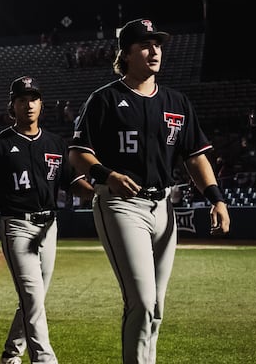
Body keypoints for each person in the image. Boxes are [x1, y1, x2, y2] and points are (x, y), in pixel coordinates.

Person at [67, 18, 231, 364]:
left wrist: (216, 198)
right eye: (145, 44)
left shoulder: (176, 101)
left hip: (163, 206)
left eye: (157, 44)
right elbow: (77, 154)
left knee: (156, 306)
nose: (154, 50)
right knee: (141, 301)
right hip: (121, 205)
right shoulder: (105, 99)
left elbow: (196, 156)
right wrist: (106, 174)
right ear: (125, 54)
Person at [0, 76, 94, 364]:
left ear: (41, 104)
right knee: (32, 296)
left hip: (49, 227)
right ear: (12, 107)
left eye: (33, 98)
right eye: (22, 99)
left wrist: (101, 191)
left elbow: (73, 182)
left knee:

§

## TASK DIRECTIONS:
Using the records above, pull out each line where the word "left" occurs.

## TASK RESULT:
left wrist: (216, 198)
left shoulder: (176, 101)
left hip: (163, 206)
left eye: (157, 44)
left knee: (156, 306)
left elbow: (196, 156)
left ear: (41, 104)
left hip: (49, 227)
left eye: (33, 98)
left wrist: (101, 191)
left elbow: (73, 182)
left knee:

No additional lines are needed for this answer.